● **PROBLEMS TO WORK ON**:
a) Reproduce the passage from the Sandbelt golf article word for word, beginning at the words "Just outside the" and stopping after "and made double.".
b) According to the Sandbelt golf article, why is Metropolitan's closing hole probably not a favorite of Greg Norman's? Answer in one to three sentences.
──────── DOCUMENT EXTRACT ────────
Here is a different look—dense corridors of tall trees shaping and shading each hole, and no real changes in elevation. It is a Mackenzie course—not Alister but J.B., a local engineer who was hired by a group of Royal Melbourne members who formed their own club. The property they chose was mostly farmland, but thousands of native trees and shrubs were introduced.
Just outside the clubhouse sits the most famous of them, a 100-year-old red flowering gum tree that is part of the club logo. The diverse flora became home to dozens of species of exotic birds, as I found at a teeside water fountain, where I had to wait my turn behind two parrots and a cockatoo.
While all the Sandbelt courses are in very good condition, Metropolitan stands out. The fairways are immaculate and the gently contoured greens putted like glass. But once again, the most arresting feature is the greenside bunkers. The razor-sharp edges swerve boldly into the hand-mown surfaces—there is no fringe—which makes for some intimidating putting assignments. At the par-4 9th, I beached my birdie putt and made double.
The toughest hole may be the closer, 480 yards into the prevailing wind to a two-tiered green protected by sand. The hole surely is not Greg Norman’s favorite. In the 1979 Australian Open, he three-putted to lose to Jack Newton. Eighteen years later, from almost the same spot, he three-putted in a playoff against Lee Westwood.
The players’ club in the Sandbelt is Victoria Golf Club. In 1954 members Peter Thomson and Doug Bachli won the British Open and Amateur, respectively. And Geoff Ogilvy has never won the club championship in nine attempts.
The course was designed by two members with assistance from the ubiquitous Dr. MacKenzie. It’s set on rolling terrain but is also tree-lined—a bit more so than current members would like, so a renovation program under Michael Clayton is returning the course to its less-forested former glory.
The best par 5s in the Sandbelt may be here, and they end each nine. The 9th is a brute, twisting 610 yards right to left, over a hill and through parades of bunkers right and left. Almost as difficult is the 17th, doglegging 583 yards right with eight bunkers. Happily, the 18th is about 80 yards shorter and also downwind.
──────── RECORD SET ────────
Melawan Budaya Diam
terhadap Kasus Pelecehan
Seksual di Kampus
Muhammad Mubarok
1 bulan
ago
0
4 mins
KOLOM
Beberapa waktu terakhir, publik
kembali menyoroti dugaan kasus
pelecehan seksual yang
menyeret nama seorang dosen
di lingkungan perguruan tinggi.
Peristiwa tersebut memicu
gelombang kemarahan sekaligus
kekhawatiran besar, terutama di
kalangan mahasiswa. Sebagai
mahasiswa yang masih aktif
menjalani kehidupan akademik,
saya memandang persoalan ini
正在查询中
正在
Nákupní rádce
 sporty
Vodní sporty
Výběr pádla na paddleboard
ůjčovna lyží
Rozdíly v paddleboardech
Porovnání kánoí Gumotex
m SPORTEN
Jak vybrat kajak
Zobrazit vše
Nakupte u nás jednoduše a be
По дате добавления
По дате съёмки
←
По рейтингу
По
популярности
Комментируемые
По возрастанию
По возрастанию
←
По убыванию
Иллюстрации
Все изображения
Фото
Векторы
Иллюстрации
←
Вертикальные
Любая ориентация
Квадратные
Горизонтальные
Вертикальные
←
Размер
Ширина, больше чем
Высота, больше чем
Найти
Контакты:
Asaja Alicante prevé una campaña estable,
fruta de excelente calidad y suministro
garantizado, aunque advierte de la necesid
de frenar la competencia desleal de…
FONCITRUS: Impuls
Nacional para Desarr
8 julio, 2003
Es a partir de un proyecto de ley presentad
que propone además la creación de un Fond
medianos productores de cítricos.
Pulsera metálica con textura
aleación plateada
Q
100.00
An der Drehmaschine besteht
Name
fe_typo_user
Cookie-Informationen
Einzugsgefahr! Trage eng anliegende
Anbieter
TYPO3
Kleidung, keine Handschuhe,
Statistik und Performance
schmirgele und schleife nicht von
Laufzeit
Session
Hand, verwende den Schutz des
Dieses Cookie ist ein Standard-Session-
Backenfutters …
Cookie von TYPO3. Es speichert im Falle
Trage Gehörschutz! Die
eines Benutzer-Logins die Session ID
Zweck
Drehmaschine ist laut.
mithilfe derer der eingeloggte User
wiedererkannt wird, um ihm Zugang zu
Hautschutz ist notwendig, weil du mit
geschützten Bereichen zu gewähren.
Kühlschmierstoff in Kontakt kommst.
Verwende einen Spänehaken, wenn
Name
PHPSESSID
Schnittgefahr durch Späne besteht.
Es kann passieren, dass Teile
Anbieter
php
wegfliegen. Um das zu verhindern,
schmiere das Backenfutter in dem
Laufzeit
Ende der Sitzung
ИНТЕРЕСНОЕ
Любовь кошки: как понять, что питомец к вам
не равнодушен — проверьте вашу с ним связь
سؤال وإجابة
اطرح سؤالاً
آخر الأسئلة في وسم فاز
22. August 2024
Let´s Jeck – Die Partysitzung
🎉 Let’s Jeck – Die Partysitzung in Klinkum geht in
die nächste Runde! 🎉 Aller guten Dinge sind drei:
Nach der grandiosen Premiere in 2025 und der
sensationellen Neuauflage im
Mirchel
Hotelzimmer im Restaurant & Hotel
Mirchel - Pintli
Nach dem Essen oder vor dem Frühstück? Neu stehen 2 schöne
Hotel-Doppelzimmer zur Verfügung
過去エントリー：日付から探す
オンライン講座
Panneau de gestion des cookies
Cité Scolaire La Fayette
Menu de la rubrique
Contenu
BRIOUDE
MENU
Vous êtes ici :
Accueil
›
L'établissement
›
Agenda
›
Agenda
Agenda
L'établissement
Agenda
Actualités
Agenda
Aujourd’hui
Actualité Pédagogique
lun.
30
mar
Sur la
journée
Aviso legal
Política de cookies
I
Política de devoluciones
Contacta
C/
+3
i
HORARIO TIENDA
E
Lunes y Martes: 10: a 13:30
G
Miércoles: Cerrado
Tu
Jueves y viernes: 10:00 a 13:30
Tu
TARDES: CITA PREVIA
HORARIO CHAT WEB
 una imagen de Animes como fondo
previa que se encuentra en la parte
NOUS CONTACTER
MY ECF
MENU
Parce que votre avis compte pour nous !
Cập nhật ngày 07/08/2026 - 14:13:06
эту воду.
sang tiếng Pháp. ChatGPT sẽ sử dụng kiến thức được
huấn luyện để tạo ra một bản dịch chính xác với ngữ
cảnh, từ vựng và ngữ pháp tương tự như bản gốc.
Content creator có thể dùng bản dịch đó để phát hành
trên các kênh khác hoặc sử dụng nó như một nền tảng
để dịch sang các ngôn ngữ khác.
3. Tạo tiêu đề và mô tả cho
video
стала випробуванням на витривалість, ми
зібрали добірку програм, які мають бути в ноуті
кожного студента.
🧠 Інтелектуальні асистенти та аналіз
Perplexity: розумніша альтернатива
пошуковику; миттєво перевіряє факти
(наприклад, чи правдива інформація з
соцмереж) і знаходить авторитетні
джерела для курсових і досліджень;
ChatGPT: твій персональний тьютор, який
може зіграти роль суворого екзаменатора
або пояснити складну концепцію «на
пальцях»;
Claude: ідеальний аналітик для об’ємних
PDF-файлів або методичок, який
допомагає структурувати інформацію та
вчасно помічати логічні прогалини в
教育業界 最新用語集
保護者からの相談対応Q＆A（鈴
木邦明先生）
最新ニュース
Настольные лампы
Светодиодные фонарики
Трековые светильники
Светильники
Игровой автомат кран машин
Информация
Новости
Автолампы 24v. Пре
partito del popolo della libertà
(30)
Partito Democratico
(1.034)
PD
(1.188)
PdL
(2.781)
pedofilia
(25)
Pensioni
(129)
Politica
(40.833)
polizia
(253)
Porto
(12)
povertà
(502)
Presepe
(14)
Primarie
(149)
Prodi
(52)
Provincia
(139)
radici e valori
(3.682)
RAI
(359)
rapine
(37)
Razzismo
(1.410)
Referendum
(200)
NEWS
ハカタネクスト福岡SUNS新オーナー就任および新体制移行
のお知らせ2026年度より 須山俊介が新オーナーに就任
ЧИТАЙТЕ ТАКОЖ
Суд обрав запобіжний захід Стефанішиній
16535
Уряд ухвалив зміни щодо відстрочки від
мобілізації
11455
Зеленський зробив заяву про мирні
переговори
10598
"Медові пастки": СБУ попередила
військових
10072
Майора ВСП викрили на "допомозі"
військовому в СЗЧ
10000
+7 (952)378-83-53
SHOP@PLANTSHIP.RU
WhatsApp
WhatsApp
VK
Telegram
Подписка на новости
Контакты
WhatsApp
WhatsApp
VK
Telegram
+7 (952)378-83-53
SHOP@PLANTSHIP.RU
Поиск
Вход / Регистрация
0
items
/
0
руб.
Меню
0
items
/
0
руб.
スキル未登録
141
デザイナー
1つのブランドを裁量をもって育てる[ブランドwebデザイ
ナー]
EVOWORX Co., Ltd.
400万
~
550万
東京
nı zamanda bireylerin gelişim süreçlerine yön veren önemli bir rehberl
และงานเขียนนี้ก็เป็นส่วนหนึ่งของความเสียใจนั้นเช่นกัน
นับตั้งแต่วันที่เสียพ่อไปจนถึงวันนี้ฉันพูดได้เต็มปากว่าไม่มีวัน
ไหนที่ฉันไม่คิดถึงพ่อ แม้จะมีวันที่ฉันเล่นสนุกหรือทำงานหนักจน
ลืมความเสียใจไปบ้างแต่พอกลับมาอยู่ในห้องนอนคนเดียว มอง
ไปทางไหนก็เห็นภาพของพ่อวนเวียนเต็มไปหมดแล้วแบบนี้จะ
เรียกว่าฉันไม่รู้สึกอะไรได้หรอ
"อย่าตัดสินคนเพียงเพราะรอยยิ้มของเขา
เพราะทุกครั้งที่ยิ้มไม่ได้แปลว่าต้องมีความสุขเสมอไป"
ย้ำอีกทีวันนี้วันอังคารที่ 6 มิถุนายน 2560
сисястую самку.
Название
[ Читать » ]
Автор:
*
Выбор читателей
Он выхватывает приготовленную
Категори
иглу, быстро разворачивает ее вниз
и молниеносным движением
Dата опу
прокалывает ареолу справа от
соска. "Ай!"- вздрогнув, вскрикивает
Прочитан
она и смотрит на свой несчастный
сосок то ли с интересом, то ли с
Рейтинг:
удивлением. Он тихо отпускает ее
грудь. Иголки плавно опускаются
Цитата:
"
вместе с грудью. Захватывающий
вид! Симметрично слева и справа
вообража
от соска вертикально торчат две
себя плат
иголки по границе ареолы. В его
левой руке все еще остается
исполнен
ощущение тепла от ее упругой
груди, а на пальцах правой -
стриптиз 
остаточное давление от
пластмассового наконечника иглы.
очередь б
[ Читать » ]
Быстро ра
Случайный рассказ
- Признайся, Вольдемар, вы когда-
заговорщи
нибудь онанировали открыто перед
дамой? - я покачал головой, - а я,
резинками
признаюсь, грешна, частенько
────────
● **SOLUTIONS**:
a)
Just outside the clubhouse sits the most famous of them, a 100-year-old red flowering gum tree that is part of the club logo. The diverse flora became home to dozens of species of exotic birds, as I found at a teeside water fountain, where I had to wait my turn behind two parrots and a cockatoo.
While all the Sandbelt courses are in very good condition, Metropolitan stands out. The fairways are immaculate and the gently contoured greens putted like glass. But once again, the most arresting feature is the greenside bunkers. The razor-sharp edges swerve boldly into the hand-mown surfaces—there is no fringe—which makes for some intimidating putting assignments. At the par-4 9th, I beached my birdie putt and made double.

b) Norman three-putted on that hole to lose the 1979 Australian Open to Jack Newton. Eighteen years later, from almost the same spot, he three-putted again in a playoff against Lee Westwood.